Like countless predecessors across Europe and the U.S., the canvas, completed just over a year ago, has taken its place in a grand home of an old family, this one in the English countryside. But its subject does not bear much resemblance to generations past. She is Rose Hulse, an American-born tech entrepreneur who married into an aristocratic clan. Hulse is also Black, and Frances Bell, one of the U.K.’s leading portraitists, depicts her holding a colorful Maasai necklace, a nod to her African ancestry.
“I never really saw people like me in the museums,” Hulse says on a video call, “and if I did see it, it was really from a negative or derogatory standpoint. I felt that for my children, if they can’t go see people like me in the museum, they can at least see one at home. And so, I decided to have a portrait done.”

**YOUR TASK**. Summarize the passage about Rose Hulse's portrait in two sentences. You won't need the records for this.

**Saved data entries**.
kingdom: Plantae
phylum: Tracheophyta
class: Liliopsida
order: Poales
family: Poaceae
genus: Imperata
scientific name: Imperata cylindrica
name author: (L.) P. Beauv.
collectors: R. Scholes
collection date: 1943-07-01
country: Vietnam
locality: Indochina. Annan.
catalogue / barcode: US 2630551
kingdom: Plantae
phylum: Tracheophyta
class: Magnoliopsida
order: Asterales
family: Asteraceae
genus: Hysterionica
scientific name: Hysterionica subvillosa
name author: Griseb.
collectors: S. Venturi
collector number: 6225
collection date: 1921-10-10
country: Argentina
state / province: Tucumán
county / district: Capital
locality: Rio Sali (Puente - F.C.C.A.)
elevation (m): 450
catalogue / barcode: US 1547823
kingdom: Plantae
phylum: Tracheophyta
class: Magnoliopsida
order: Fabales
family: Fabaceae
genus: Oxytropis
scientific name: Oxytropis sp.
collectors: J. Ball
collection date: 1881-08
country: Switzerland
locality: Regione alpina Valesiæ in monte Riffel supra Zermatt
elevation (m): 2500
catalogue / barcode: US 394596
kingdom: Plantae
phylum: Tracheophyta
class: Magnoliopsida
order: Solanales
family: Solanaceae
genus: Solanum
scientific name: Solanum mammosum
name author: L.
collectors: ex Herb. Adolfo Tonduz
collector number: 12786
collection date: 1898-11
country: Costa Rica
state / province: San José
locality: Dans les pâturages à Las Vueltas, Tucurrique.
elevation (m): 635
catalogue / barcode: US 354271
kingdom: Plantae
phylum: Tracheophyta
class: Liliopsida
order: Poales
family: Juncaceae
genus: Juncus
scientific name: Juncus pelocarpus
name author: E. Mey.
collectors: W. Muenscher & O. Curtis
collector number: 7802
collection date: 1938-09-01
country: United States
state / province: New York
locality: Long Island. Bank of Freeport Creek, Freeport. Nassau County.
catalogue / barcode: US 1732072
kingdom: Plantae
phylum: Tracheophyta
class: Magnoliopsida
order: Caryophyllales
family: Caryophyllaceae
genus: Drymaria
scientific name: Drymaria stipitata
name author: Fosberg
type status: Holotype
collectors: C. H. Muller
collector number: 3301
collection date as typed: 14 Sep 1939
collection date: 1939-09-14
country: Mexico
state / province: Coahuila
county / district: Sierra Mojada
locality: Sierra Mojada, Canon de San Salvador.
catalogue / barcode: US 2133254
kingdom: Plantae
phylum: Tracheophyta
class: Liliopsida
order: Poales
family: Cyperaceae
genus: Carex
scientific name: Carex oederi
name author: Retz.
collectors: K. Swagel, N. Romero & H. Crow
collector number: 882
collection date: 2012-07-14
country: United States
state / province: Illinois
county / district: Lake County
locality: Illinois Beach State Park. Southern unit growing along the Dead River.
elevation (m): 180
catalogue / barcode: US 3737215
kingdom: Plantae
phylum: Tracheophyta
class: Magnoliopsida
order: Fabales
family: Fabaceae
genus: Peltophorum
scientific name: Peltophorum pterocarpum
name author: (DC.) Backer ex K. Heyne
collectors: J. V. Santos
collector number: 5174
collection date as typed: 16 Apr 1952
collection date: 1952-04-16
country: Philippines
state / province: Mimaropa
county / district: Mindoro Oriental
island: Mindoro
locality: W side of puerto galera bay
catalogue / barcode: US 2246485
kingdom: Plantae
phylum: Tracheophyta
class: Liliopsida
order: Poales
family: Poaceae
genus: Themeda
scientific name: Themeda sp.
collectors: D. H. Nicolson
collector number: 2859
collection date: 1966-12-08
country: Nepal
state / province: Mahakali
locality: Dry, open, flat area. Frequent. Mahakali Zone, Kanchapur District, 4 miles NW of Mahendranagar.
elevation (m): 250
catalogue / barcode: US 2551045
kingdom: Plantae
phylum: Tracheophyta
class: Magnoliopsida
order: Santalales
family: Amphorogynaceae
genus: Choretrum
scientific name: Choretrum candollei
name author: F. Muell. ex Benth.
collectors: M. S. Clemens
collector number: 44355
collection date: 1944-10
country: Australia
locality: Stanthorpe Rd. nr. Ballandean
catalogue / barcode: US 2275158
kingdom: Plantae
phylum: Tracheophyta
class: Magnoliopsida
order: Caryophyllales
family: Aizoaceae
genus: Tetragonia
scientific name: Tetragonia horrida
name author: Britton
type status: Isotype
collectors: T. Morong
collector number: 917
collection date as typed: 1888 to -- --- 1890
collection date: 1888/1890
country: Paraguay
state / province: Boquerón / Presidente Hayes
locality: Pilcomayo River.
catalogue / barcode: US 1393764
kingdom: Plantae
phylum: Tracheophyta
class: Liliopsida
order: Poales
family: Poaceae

**ANSWER TO THIS EXERCISE**. Frances Bell, one of the U.K.'s leading portraitists, painted Rose Hulse, a Black, American-born tech entrepreneur who married into an aristocratic family, holding a Maasai necklace that nods to her African ancestry. The portrait now hangs in the family's English country home because Hulse rarely saw people like her in museums except in a negative light and wanted her children to at least see one at home.